4. Engage them with knowledge. Most salespeople come through a prospect’s door with roughly the same sales pitch. While we all like to think we’re “different,” the truth is that even “the best” all seem to look and sound alike. Even though each one may offer a slightly different spin, it comes across to prospects as just more of the same.

Selling business insurance is a good example. Even though agents work at differentiating themselves from the competition, “the lowest quote” often drives decision-making. More than 250 agencies across the country have discovered how to get over this hurdle.

The producers at these agencies have become Certified WorkComp Advisors following training provided by the Institute of WorkComp Professionals in Asheville, N.C. These producers engage prospects by identifying overcharges, mistakes and other costly errors in Worker’ Compensation accounts. By sharing value-creating expertise, they inspire confidence. By engaging the prospect with knowledge, they build trust and earn the right to the business.

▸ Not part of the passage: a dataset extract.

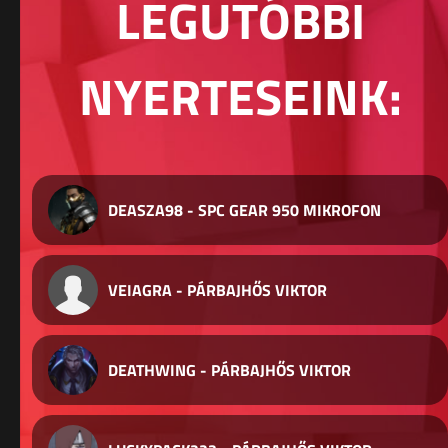
LEGUTÓBBI
NYERTESEINK:
DEASZA98 - SPC GEAR 950 MIKROFON
VEIAGRA - PÁRBAJHŐS VIKTOR
DEATHWING - PÁRBAJHŐS VIKTOR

5. Prepare the presentation. Many salespeople take pride in their professionalism, but they fail to close deals because they focus solely on what they want to accomplish at their presentations. Most also fail to prepare properly, particularly when they become more comfortable in the sales role. Customers are aware when a salesperson is “winging it.”

One sales executive concludes an initial meeting with a prospect this way, “My next step will be to prepare a proposal, but I want you to know that it will not have a budget. That will come after you have had a chance to review the program and suggest changes.” He explains the rationale for this approach by suggesting that he wants to get the prospect involved in discussing the program. “By including the budget up front, the focus moves to the dollars and away from the benefits,” he says.

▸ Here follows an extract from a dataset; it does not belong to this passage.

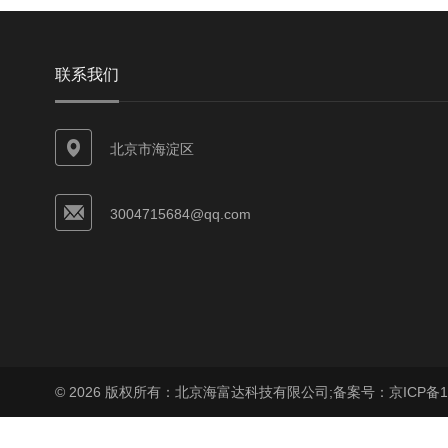
联系我们
北京市海淀区
3004715684@qq.com
© 2026 版权所有：北京海富达科技有限公司;
备案号：京ICP备17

6. Don’t pull out too soon. Marketing and salespeople seem to suffer from an attention deficiency. Easily bored, we’re constantly on the prowl for something new, different and exciting. We’re energized by “great ideas.” We never look at the road behind us strewn with dropped initiatives and partially completed projects. In the same way, we jump from one group of prospects to another. Be patient.

Make It Work For You
Here are a few suggestions to improve sales presentations:

• Put your presentation in writing. This forces you to think through what you’re going to say so you include everything that’s necessary, yet you remain focused.
• Anticipate the prospect’s questions so you can plan your answers. Being vague doesn’t win business.
• Practice the presentation. There’s an old adage in sports, “You play how you practice.” We’re never as good as we think we are without practice. Just ask any professional athlete.
• Be responsive to the prospect. Have your antennae up at all times. Be sensitive to the way the prospect or committee is responding. What seems to get attention? What isn’t of interest?

The goal is to be enthusiastic and animated. Actors persuade through presence … so do salespeople.

Improving closing ratios requires an enormous amount of self-discipline. To be successful, salespeople must stay on track, constantly improve the process, avoid jumping from one “surefire” gimmick to another, and not allow themselves to succumb to promises that are too good to be true, even though we would like them to be.